Crude-oil futures were marginally higher Tuesday, struggling to recover from steep overnight declines on multiple bearish factors ranging from progress in the Iranian nuclear talks to persistent oversupply in the market.

The overnight selloff in oil prices was much sharper than in other commodities, almost rivaling the price decline in the aftermath of OPEC’s decision to not intervene in oil markets last year.

Nymex crude CLQ5, -2.38% lost 7.7% on Monday, its largest one-day dollar and percentage decline since February 4, while Brent crude LCOQ5, -1.20% lost 6.3%, its largest one-day dollar decline since November 27, data showed.


On Tuesday, light, sweet crude futures on the New York Mercantile Exchange for delivery in August traded at $53.03 a barrel, up $0.50 in the Globex electronic session. August Brent crude on London’s ICE Futures exchange rose $0.72 to $57.23 a barrel.

Worries over Greek debt and Iranian nuclear talks were the trigger for the overnight slump in oil prices, but high U.S. inventories and supply growth outpacing demand were the more critical background fundamental issues, analyst Tim Evans at Citi Futures said.

He said the primary source of weakness in oil prices is that oil production from the Organization of the Petroleum Exporting Countries has been increasing over the past few months. “This additional oil is expanding the market’s physical surplus in our view,” Evans said.

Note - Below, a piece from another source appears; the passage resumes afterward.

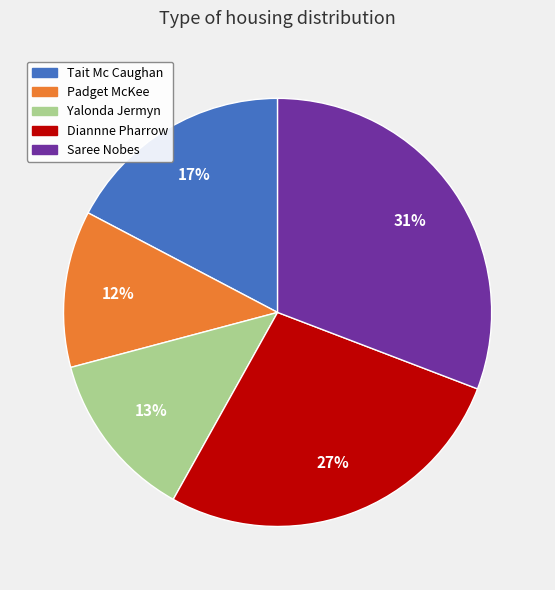

Is the sum of Saree Nobes and Diannne Pharrow greater than half?

Yes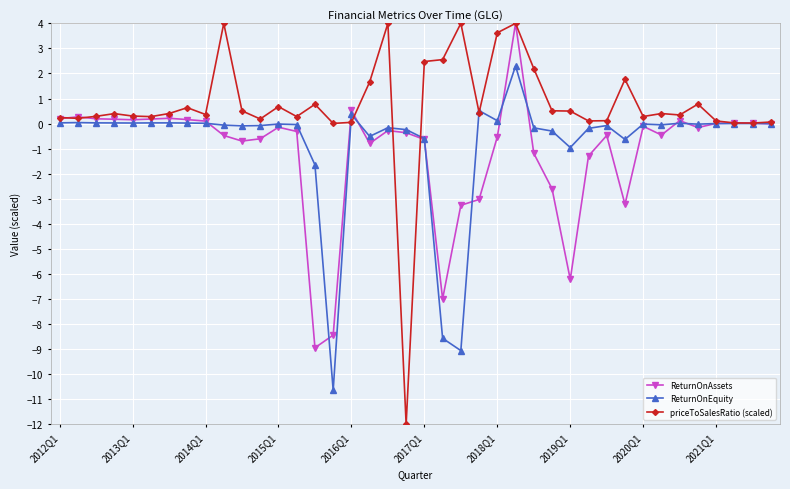

Which series has the widest spread of values?

priceToSalesRatio (scaled)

OPEC pumped 31.28 million barrels of oil a day in June, 170,000 barrels a day more than May and the fourth consecutive monthly increase since February, as Saudi Arabia and Iraq pushed out more oil, price reporting agency Platts estimated.

The threat of additional Iranian oil barrels flooding the market, once its nuclear deal with western powers is completed, is also weighing on oil prices.

The nuclear agreement between Iran and six world powers — Britain, China, France, Germany, Russia and the U.S. — is in final stages of negotiations in Vienna. The Obama administration had cited Tuesday as the deadline for concluding the talks, but officials have suggested privately in recent days that the negotiations could extend to later in the week.

Investors are also keeping an eye on Tuesday’s summit of eurozone leaders in Brussels, where Greece and its creditors will scramble to find a way to keep the country afloat after its rejection of bailout terms.

Another key datapoint on Tuesday will be the weekly U.S. oil inventory data from the American Petroleum Institute and the monthly energy report from the U.S. Energy Information Administration.

The fact that the oil complex is now falling more rapidly than other commodities is telling, and reflects not only concerns about demand growth, but also inventory builds in the U.S., the progress in Iran talks and the increase in U.S. shale-oil rig utilization — which was a turning point in U.S. supply, Citigroup’s head of commodities research Ed Morse said in a report.